THE COOPERATIVE Central Bank (CCB) will have a general manager in around 10 days, an official said on Wednesday, as the sector pushes ahead with restructuring in line with the terms of the island’s bailout.
A consultancy hired by the CCB has short-listed five candidates and is expected to choose the new general manager in 10 days, at the latest.
Before the end of the year, the CCB will also have in place a voluntary retirement scheme and executive Nicolas Hadjiyiannis cutbacks in payroll.
The cutbacks will be implemented from December, Hadjiyiannis added.
The executive did not say how many people would be leaving the bank under the retirement scheme but it has been reported previously that it aims to shed around 700 staff out of a total of 3,000 as Cyprus’ 93 co-operatives merge into 18.
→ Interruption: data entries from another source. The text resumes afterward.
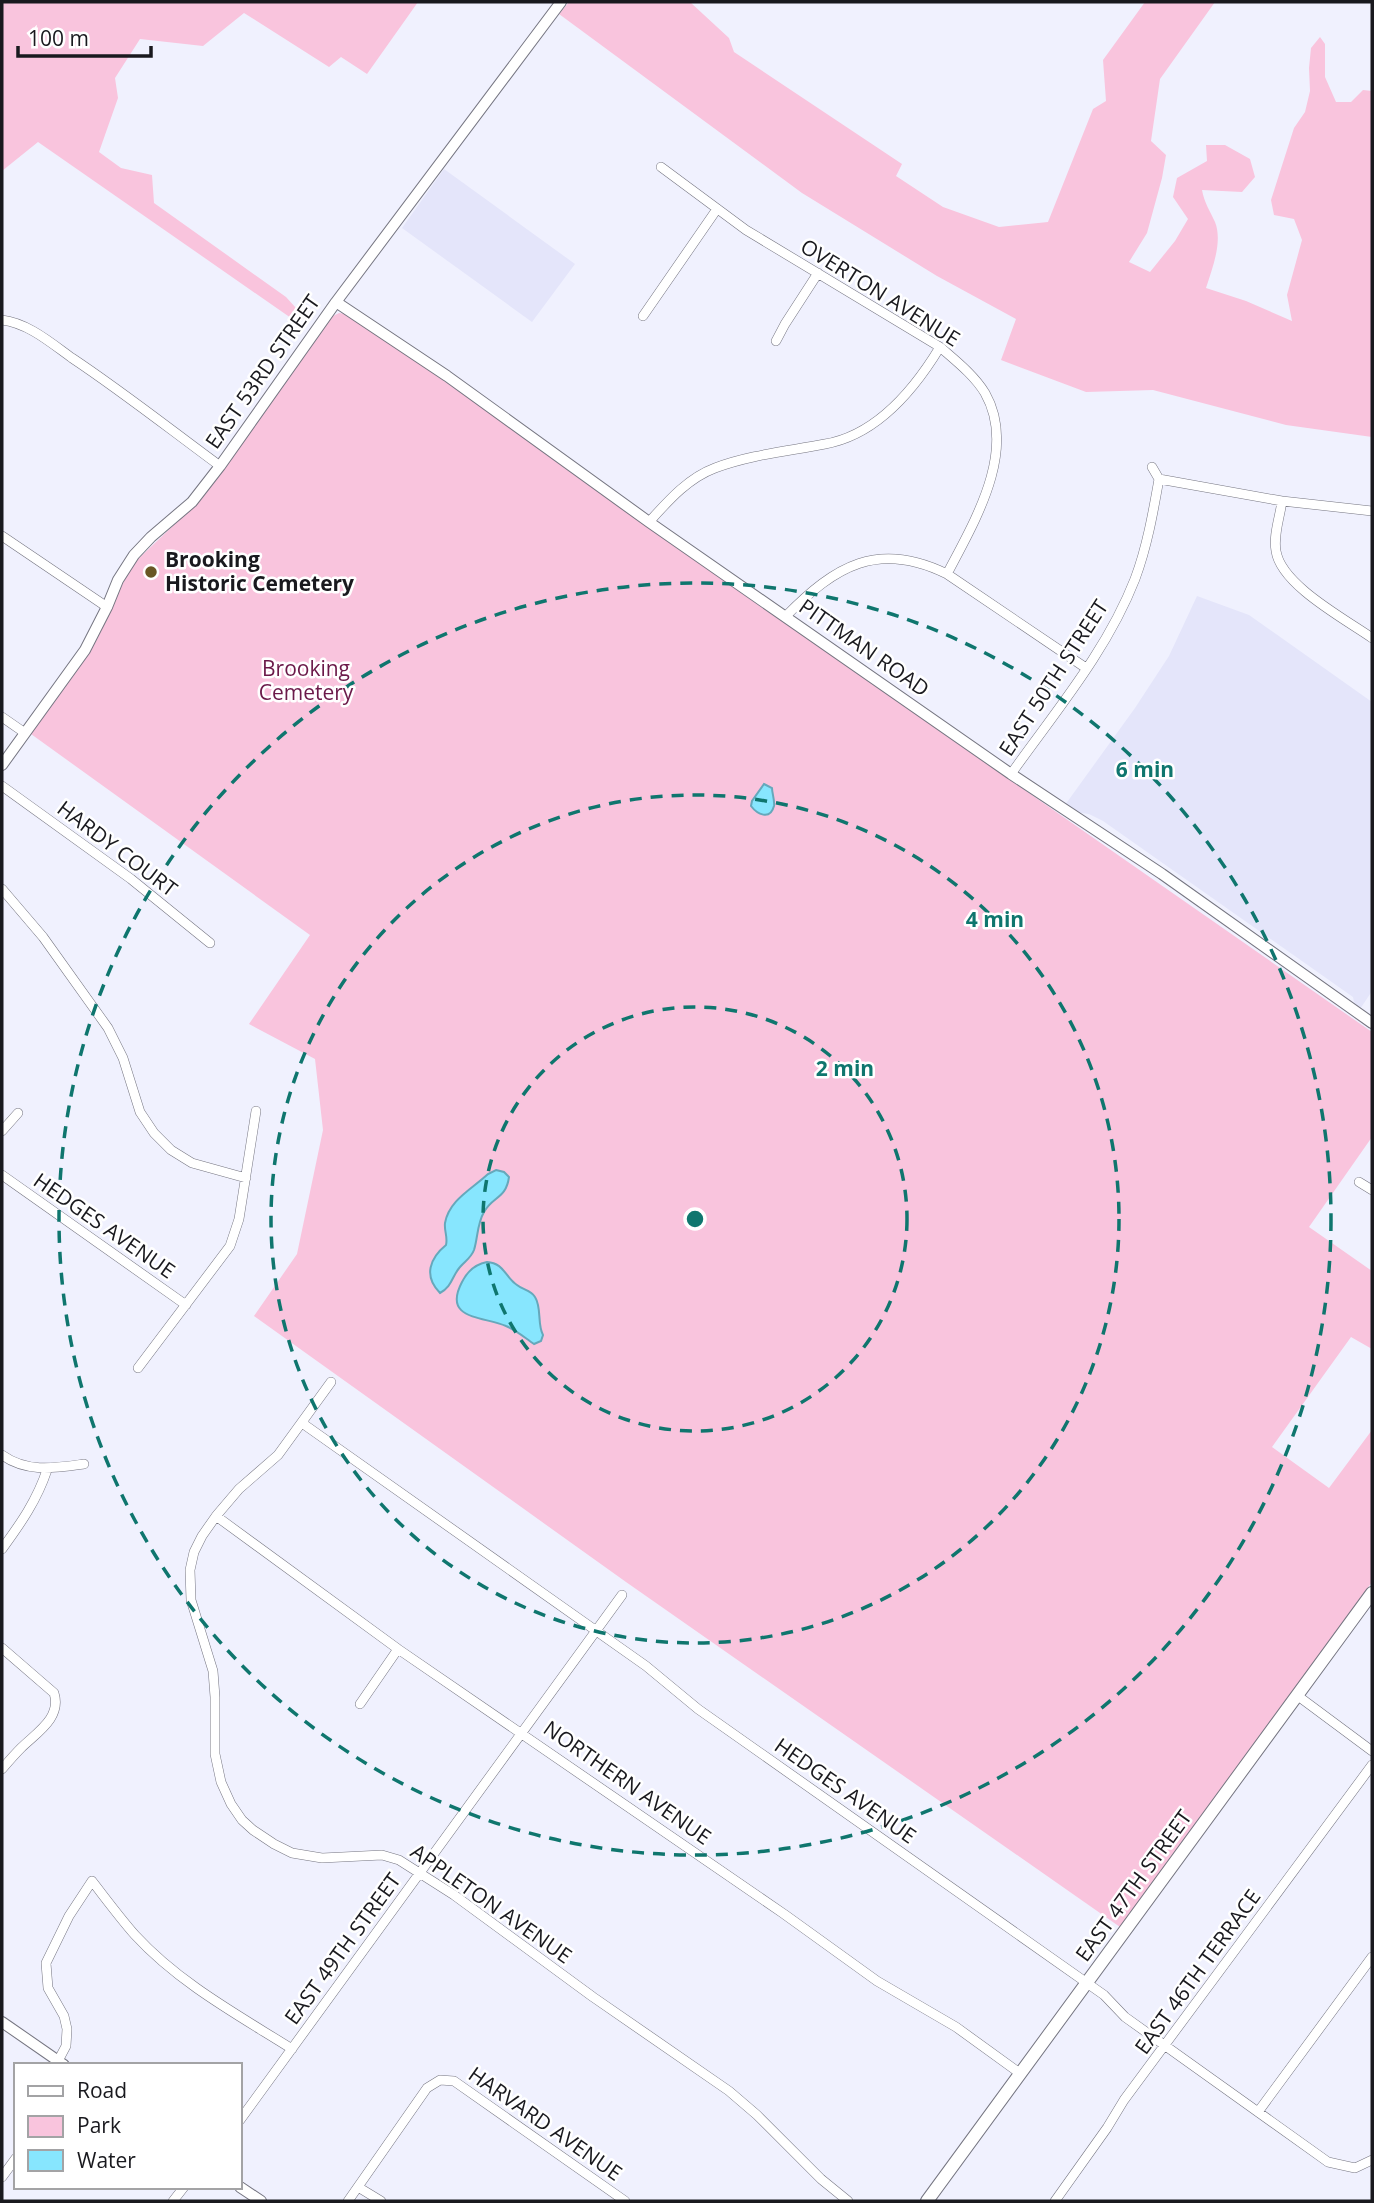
<svg xmlns="http://www.w3.org/2000/svg" width="1374" height="2203" font-family="'Open Sans',sans-serif">
	<style>
		.built { fill: #e4e5fa }
		.green { fill: #f9c4dd }
		.water { fill: #87e6fe; stroke: #66a8bb; stroke-width: 2 }
		.lines { fill: none; stroke-linecap: round; stroke-linejoin: round }
		.minor-casing { stroke: #757581; stroke-width: 10 }
		.tertiary-casing { stroke: #757581; stroke-width: 12 }
		.secondary-casing { stroke: #757581; stroke-width: 14 }
		.minor { stroke: #fff; stroke-width: 9 }
		.tertiary { stroke: #fff; stroke-width: 10 }
		.secondary { stroke: #fff; stroke-width: 12 }
		.ring { fill: none; stroke: #0f766e; stroke-width: 3.5; stroke-dasharray: 12 9 }
		.poi-dot { fill: #695624; stroke: #fff; stroke-width: 2.5 }
		.labels { text-anchor: middle; stroke-width: 5; stroke-linejoin: round; paint-order: stroke }
		.street-label { font-size: 21px; fill: #19191e; stroke: #fff }
		.poi-label { font-size: 21px; font-weight: bold; fill: #19191e; stroke: #fff; text-anchor: start }
		.park-label { font-size: 21px; fill: #6b1949; stroke: #fff }
		.centre { fill: #0f766e; stroke: #fff; stroke-width: 3.5 }
		.ring-label { font-size: 21px; text-anchor: middle; font-weight: bold; fill: #0f766e; stroke: #fff; stroke-width: 5; stroke-linejoin: round; paint-order: stroke }
	</style>
	<rect width="100%" height="100%" fill="#f0f1fe"/>
	<path class="built" d="M444,169l131,95 -43,58 -130,-94z
		M1197,596l52,19 123,87v289l-12,18 -6,-7 -1,-5 -250,-176 -14,-7 -14,-2 -10,-7 70,-97 34,-52z"/>
	<path class="green" d="M2,2h416l-51,72 -26,-17 -12,10 -85,-54 -41,33 -63,-7 -25,39 3,20 -19,54 22,16 31,7 2,28 132,94 10,11 -5,10 -253,-176 -36,29z
		M569,2l78,1 43,-1 39,36 5,14 168,112 -6,12 47,31 56,20 49,-5 45,-113 13,-8 -3,-41 42,-58h70l-55,77 -9,62 15,14 -4,23 -15,55 -18,29 21,10 25,-31 13,-22 -15,-22 4,-19 30,-17 -1,-16h19l25,14 5,18 -13,15 -40,-2c2,12 8,21 13,32 8,20 -3,47 -9,66l40,13 46,20 -5,-26 15,-55 -8,-21 -20,-4 -3,-15 23,-72 11,-16 5,-21 -1,-23 2,-20 9,-11 5,7v33l11,25h15l12,-12 9,1v346l-86,-12 -133,-35 -67,2 -85,-32 15,-41 -79,-43 -135,-83 -243,-179z
		M339,313l7,1 110,75 297,212 619,431v105l-63,90 63,44v78l-21,-12 -79,110 57,41 43,-58v152l-252,345 -494,-345 -372,-266 43,-62 26,-124 -8,-71 -66,-35 61,-89 -279,-201 66,-95 28,-60 10,-17 64,-61 134,-185z"/>
	<path class="water" d="M764,784l8,4c0,5 3,13 2,18 -4,15 -17,8 -23,0l1,-5z
		M496,1170l8,2 5,5c-3,22 -16,19 -25,35 -7,12 -6,25 -10,38 -3,8 -9,11 -14,17 -8,9 -8,20 -20,26 -17,-17 -10,-35 6,-48 2,-8 -2,-14 -1,-22 4,-23 27,-34 43,-49z
		M487,1262c17,1 18,15 30,23 6,5 14,5 18,12 7,11 2,27 8,38l-2,6 -7,3c-9,-6 -18,-14 -28,-18 -23,-10 -64,-6 -44,-44 5,-10 14,-18 25,-20z"/>
	<g class="lines">
		<g class="minor-casing">
			<path id="minor" d="M661,167l85,63 194,117c16,14 34,28 45,46 33,58 -11,129 -38,181
				M643,316l74,-107
				M2,320c26,3 49,23 70,38 51,34 99,72 148,108
				M776,341l9,-17 33,-51
				M1152,467l7,12
				M1159,479l123,22 90,10
				M1282,501c-2,16 -9,34 -6,50 5,34 69,68 96,87
				M649,522c19,-21 39,-44 66,-54 34,-13 74,-17 110,-24 52,-9 89,-54 115,-97
				M2,536l105,71
				M786,616c49,-50 92,-76 161,-42l139,94
				M2,717l23,16
				M1011,774c44,-62 96,-123 124,-195 12,-32 18,-66 24,-100
				M2,786l129,93 79,64
				M2,889l41,48 65,91 15,30 17,54 14,21 17,17 21,13 54,15
				M2,1131l16,-18
				M2,1175l184,130
				M1359,1182l13,8
				M138,1368l92,-122 9,-27 17,-108
				M331,1382l-53,73 -39,34 -23,27 -14,20 -8,16 -4,18 1,30 22,71 2,26v57l6,28 10,22 11,16 11,10 21,14 18,9 30,5 60,-3 17,5 55,35 139,102 136,94 28,24 64,64 27,22
				M302,1423l344,243 52,43 406,286 21,22 203,145 27,6 17,-8
				M2,1455c25,18 53,13 82,9
				M216,1516l182,133 386,265 93,67 79,46 65,47
				M2,1549c19,-26 35,-49 45,-79
				M2,1648l52,45c8,25 -18,40 -33,55 -7,7 -13,14 -19,21
				M1298,1696l74,55
				M360,1704l38,-55
				M58,2061l8,-15 1,-17 -3,-13 -16,-28 -2,-25 23,-47 23,-35c14,18 28,37 43,54 44,48 103,80 157,114
				M1258,2112l114,-155
				M240,2120l382,-525
				M2,2177l14,-19
				M358,2187l23,14
				M173,2201l11,-14
				M348,2201l79,-113 13,-8 14,1 171,120
				M1055,2201l52,-73 17,-28 248,-335"/>
		</g>
		<g class="tertiary-casing">
			<path id="tertiary" d="M336,302l111,74 202,146 362,252 151,100 210,149
				M2,765l83,-115 22,-43 11,-27 16,-25 17,-18 41,-35 28,-36 116,-164 225,-300
				M2,2022l62,43
				M240,2187l21,14"/>
		</g>
		<g class="secondary-casing">
			<path id="secondary" d="M927,2201l445,-608"/>
		</g>
		<use href="#minor" class="minor"/>
		<use href="#tertiary" class="tertiary"/>
		<use href="#secondary" class="secondary"/>
	</g>
	<g class="ring">
		<circle cx="695" cy="1219" r="212"/>
		<circle cx="695" cy="1219" r="424"/>
		<circle cx="695" cy="1219" r="636"/>
	</g>
	<circle class="poi-dot" cx="151" cy="572" r="7"/>
	<g class="labels">
		<g class="street-label">
			<text transform="translate(880 293) rotate(32)" y="7">OVERTON AVENUE</text>
			<text transform="translate(263 372) rotate(-55)" y="7">EAST 53RD STREET</text>
			<text transform="translate(864 648) rotate(35)" y="7">PITTMAN ROAD</text>
			<text transform="translate(1054 678) rotate(-57)" y="7">EAST 50TH STREET</text>
			<text transform="translate(117 849) rotate(37)" y="7">HARDY COURT</text>
			<text transform="translate(104 1226) rotate(35)" y="7">HEDGES AVENUE</text>
			<text transform="translate(627 1783) rotate(35)" y="7">NORTHERN AVENUE</text>
			<text transform="translate(845 1791) rotate(35)" y="7">HEDGES AVENUE</text>
			<text transform="translate(1134 1886) rotate(-54)" y="7">EAST 47TH STREET</text>
			<text transform="translate(491 1904) rotate(35)" y="7">APPLETON AVENUE</text>
			<text transform="translate(343 1949) rotate(-54)" y="7">EAST 49TH STREET</text>
			<text transform="translate(1198 1972) rotate(-54)" y="7">EAST 46TH TERRACE</text>
			<text transform="translate(545 2124) rotate(35)" y="7">HARVARD AVENUE</text>
		</g>
		<g class="poi-label">
			<text x="165" y="567">Brooking<tspan x="165" dy="24">Historic Cemetery</tspan></text>
		</g>
		<g class="park-label">
			<text x="306" y="676">Brooking<tspan x="306" dy="24">Cemetery</tspan></text>
		</g>
	</g>
	<circle cx="695" cy="1219" r="10" class="centre"/>
	<g class="ring-label">
		<text x="1145" y="777">6 min</text>
		<text x="995" y="927">4 min</text>
		<text x="845" y="1076">2 min</text>
	</g>
	<rect width="1374" height="2203" fill="none" stroke="#19191e" stroke-width="7"/>
	<rect x="14" y="2063" width="228" height="126" fill="#ffffff" stroke="#a3a3a5" stroke-width="2"/>
	<rect x="28" y="2086" width="35" height="10" fill="#ffffff" stroke="#a3a3a5" stroke-width="2"/>
	<text x="77" y="2098" font-size="21" fill="#19191e">Road</text>
	<rect x="28" y="2116" width="35" height="21" fill="#f9c4dd" stroke="#a3a3a5" stroke-width="2"/>
	<text x="77" y="2133" font-size="21" fill="#19191e">Park</text>
	<rect x="28" y="2150" width="35" height="21" fill="#87e6fe" stroke="#a3a3a5" stroke-width="2"/>
	<text x="77" y="2168" font-size="21" fill="#19191e">Water</text>
	<path d="M18 46v10h133v-10" fill="none" stroke="#19191e" stroke-width="3.5"/>
	<text x="28" y="46" font-size="21" fill="#19191e" stroke="#ffffff" stroke-width="5" paint-order="stroke">100 m</text>
</svg>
Some 25 per cent of the 410 branches are expected to go.
“Our aim is to ensure the maximum number of jobs,” he said. “We recognise that any job lost would be difficult to replace in the economy.”
Using part of the €10 billion international bailout secured last March, the government has approved a €1.5 billion capital injection to cover the co-ops’ estimated capital shortfall, acquiring 99 per cent of its share capital.
The €1.5 billion capital injection has already been disbursed by the troika in the form of a bond and is currently deposited in a Central Bank of Cyprus account. It will be granted to the co-ops following approval of the sector’s restructuring plan at the end of January by the European Commission’s Directorate General on Competition.